Un sito web monitora le scuole paritarie che stanno chiudendo

#noisiamoinvisibili è lo slogan scelto per questa campagna nata dalle difficoltà dell’emergenza sanitaria e della scarsa tutela dello Stato.

Il sito internet www.noisiamoinvisibili.it si apre con un messaggio: “Noi siamo scuole ma #noisiamoinvisibili”. È lo slogan scelto per questa campagna per la libertà di scelta educativa, che ha l’obiettivo di raccogliere i nomi delle scuole paritarie che sono state chiuse a causa dell’emergenza sanitaria e della scarsa tutela da parte dello Stato, nonostante facciano parte del sistema nazionale di istruzione. Promotrice dell’iniziativa è suor Anna Monia Alfieri, religiosa delle Marcelline che fa parte della Consulta per la Pastorale Scolastica e del Consiglio Nazionale della Scuola Cattolica della CEI.

Al momento, sono registrate sessantasei chiusure, che coinvolgono 2.941 studenti, ma stanno arrivando altre dichiarazioni di scuole paritarie che hanno il pensiero di concludere forzatamente la propria attività educativa. E il clima di incertezza causato dal fatto che non si sa quando e come ripartirà il nuovo anno scolastico contribuisce a questo problema. Anche perché i ragazzi dovranno essere trasferiti in istituti statali, cosa che costerà allo Stato venticinque milioni di euro, considerando che la spesa annuale per ciascun studente è di 8.500 euro (contro i 500 riservati agli studenti delle paritarie).

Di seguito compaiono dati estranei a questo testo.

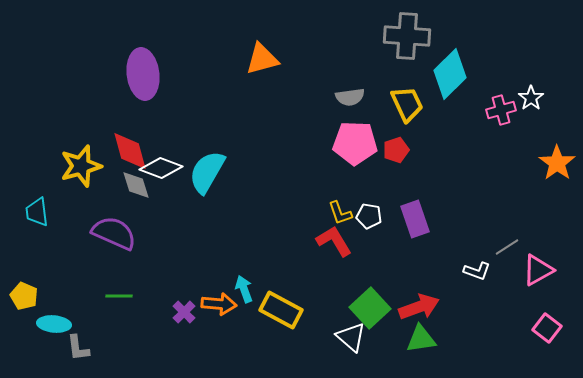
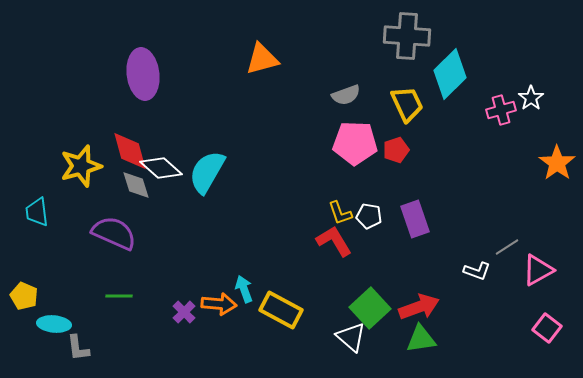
gray semicircle: moved 4 px left, 2 px up; rotated 12 degrees counterclockwise
white diamond: rotated 21 degrees clockwise
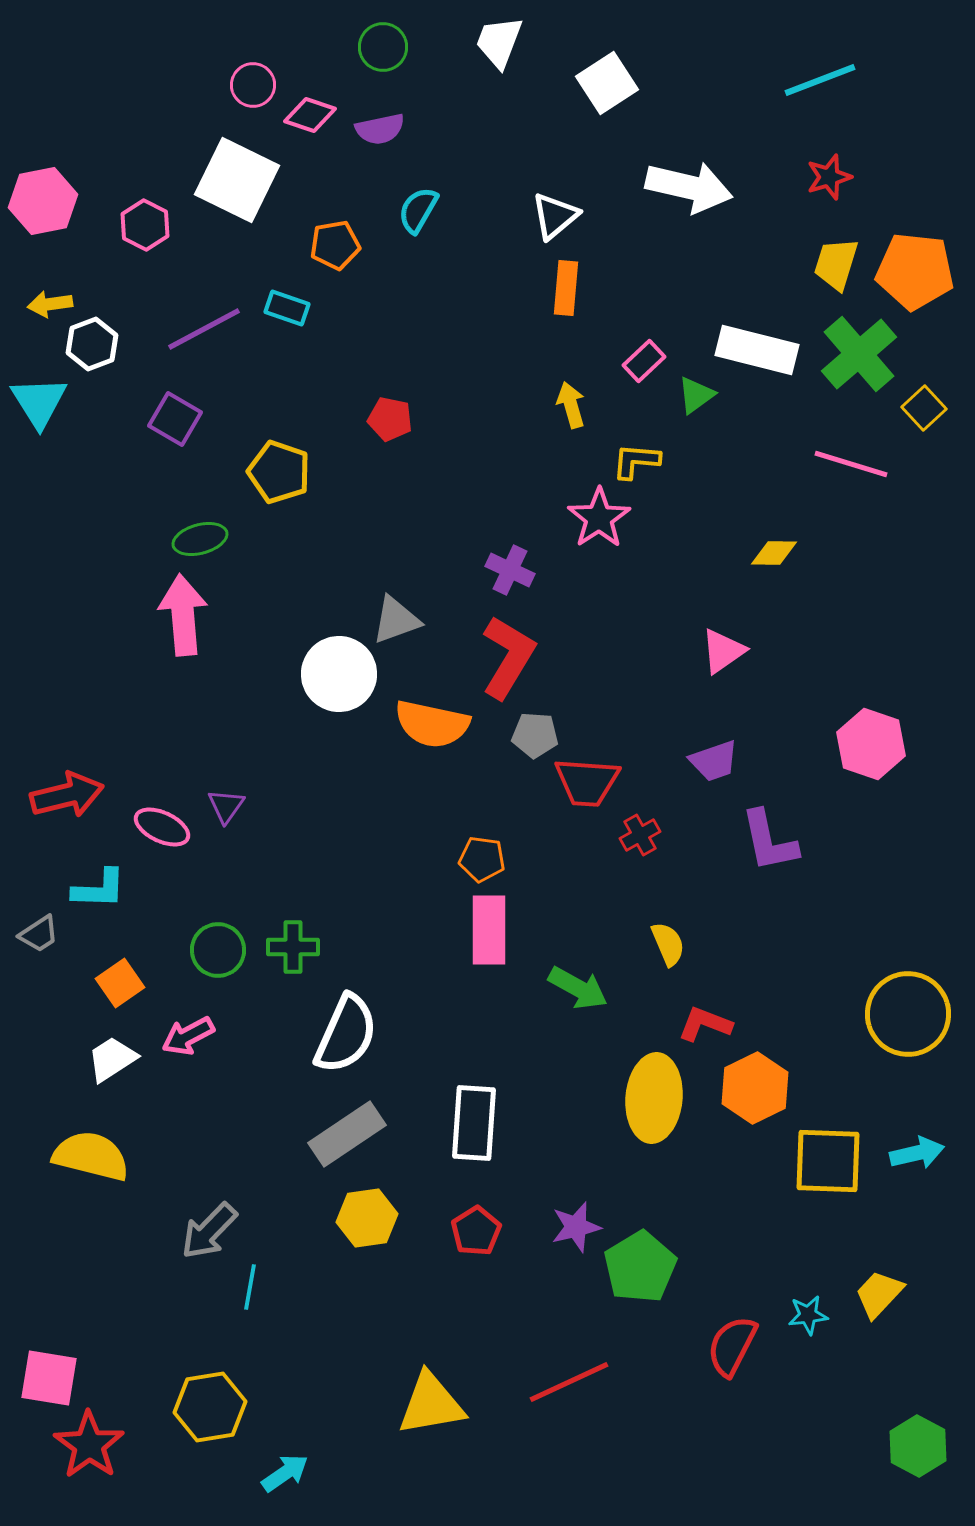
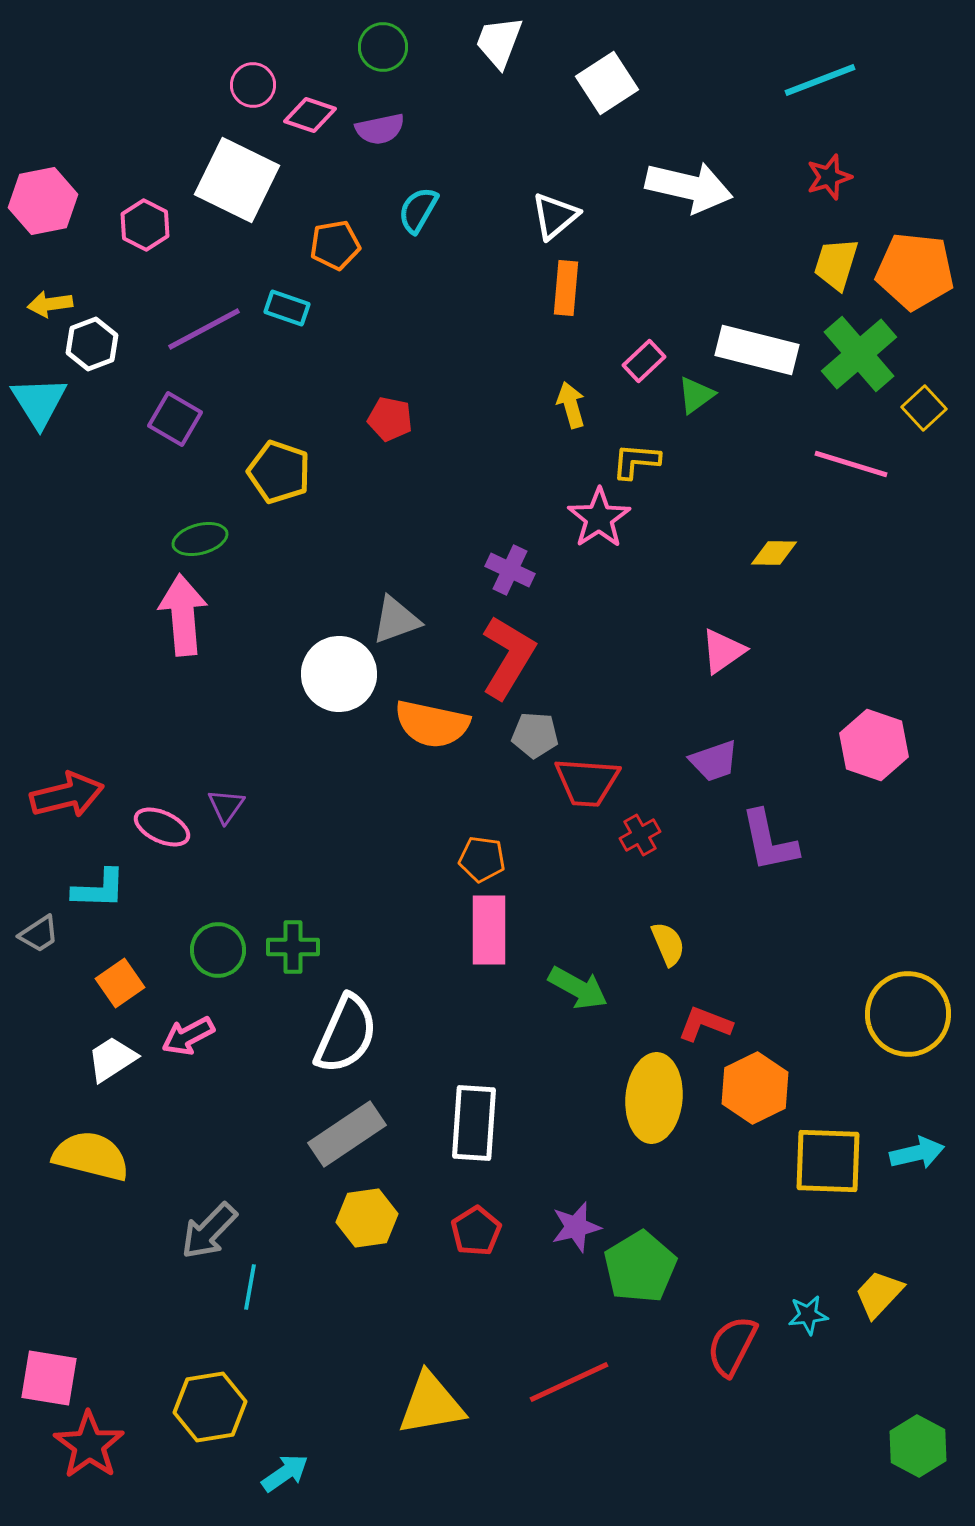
pink hexagon at (871, 744): moved 3 px right, 1 px down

Le scuole paritarie chiuse – soprattutto dell’infanzia, ma anche nidi, primarie, secondarie di primo e secondo grado, come licei classici e scientifici – sono localizzate prevalentemente in Lombardia (circa il 36% dei casi), Piemonte, Sicilia, Campania, Puglia e Abruzzo. Ad Avvenire, suor Anna Monia, che sul sito indica che “la chiusura degli istituti paritari significa il collasso anche della scuola statale, un danno enorme per il tessuto sociale e un aggravio economico pesante per il bilancio dello stato”, fa un appello: «Le famiglie non riescono più a pagare le rette e le scuole non possono ulteriormente indebitarsi. Basterebbe un cenno del governo, un minimo segnale di apertura, per dar loro la forza di andare avanti».